Organizing for Global Success

If a company views emerging markets as important to its success, this must be reflected in its organization structure. We see four imperatives regarding organization in these markets.

A Seat at the Table. One critical element is the way in which the corporate center supports its overseas units. Frequently, companies marginalize their organizations in emerging markets, all but guaranteeing that they will underachieve. They do not have a proper seat at the table of decision making, corporate strategy, and product development and have insufficient access to capital and people. If these markets are to deliver a larger share of growth, they deserve a disproportionate share of attention and support. At the home-product and beauty-care-product direct-sales company Tupperware Brands, which generates more than half of its annual sales in emerging markets, CEO Rick Goings is on the road 70 percent of the time, much of it in developing nations. Members of Siemens’s board learn about important emerging markets by spending two days in a region meeting with customers, government officials, and other key stakeholders.

An Accelerator Mindset and Organization. Multinational companies must adapt their organizations so that they can better cope with the tremendous speed with which many emerging markets are developing.

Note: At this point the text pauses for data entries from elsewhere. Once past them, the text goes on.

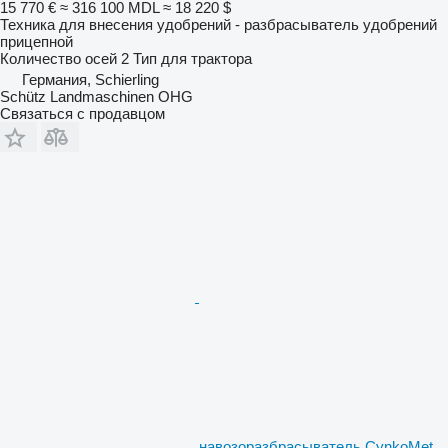
15 770 €
≈ 316 100 MDL
≈ 18 220 $
Техника для внесения удобрений - разбрасыватель удобрений
прицепной
Количество осей
2
Тип
для трактора
Германия, Schierling
Schütz Landmaschinen OHG
Связаться с продавцом
навозоразбрасыватель CynkoMet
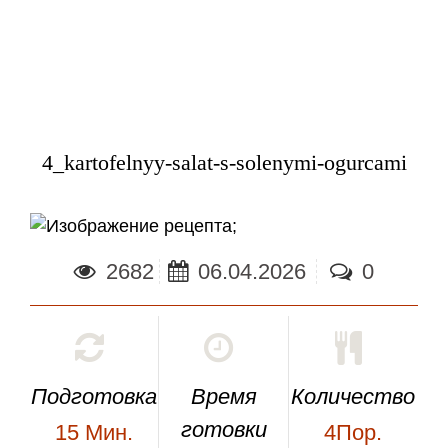
4_kartofelnyy-salat-s-solenymi-ogurcami
;
2682
06.04.2026
0
Подготовка
Время
Количество
готовки
15
Мин.
4Пор.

Fast decision-making and consistent execution are paramount to compete with what we call the “accelerator mindset” of many emerging-market companies, such as their relentless pursuit of growth. Copying organization and governance structures that are successful in home markets may put multinationals at an unnecessary disadvantage against their local peers.

True Market Immersion. The most important imperative relates to leadership and people. Upper management must be familiar with emerging markets, ideally through on-the-ground experience. Senior executives must also remain sufficiently exposed to key customers, distributors, partners, and government officials in these markets. Too often, a foreign company’s senior executives experience only new airports and five-star hotels, rather than the realities of living on the ground.

Talent as a Competitive Advantage. Typically, foreign companies are at a competitive disadvantage when it comes to recruiting top local talent. Talent is increasingly scarce, and attrition is high. Two out of three Indonesians change their employer within the first three years, for example, and one out of three does so more than once. The annual attrition rate in India is close to 15 percent.

This high turnover suggests that executives must redouble their efforts to attract, develop, and retain local talent. They should also work harder to build organizations for the long run in emerging markets. When filling management positions, they must move away from the traditional practice of “expatriate stints,” in which a manager from headquarters is assigned to an emerging market for about three years. Instead, executives must invest in future local leaders. They should expose top emerging-market talent to global activities and get them excited about their future growth potential in a company where individuals can thrive independent of their nationality. Wherever possible, leaders should instill in their companies a global mindset, in which a diversity of backgrounds is understood to contribute to international success.

Success in emerging markets has become more challenging than it was in the past. But there is still plenty of opportunity for growth—most likely more than developed economies can offer. Rather than retreating from emerging markets, it’s time for executives to retool and reposition their businesses for sustained success.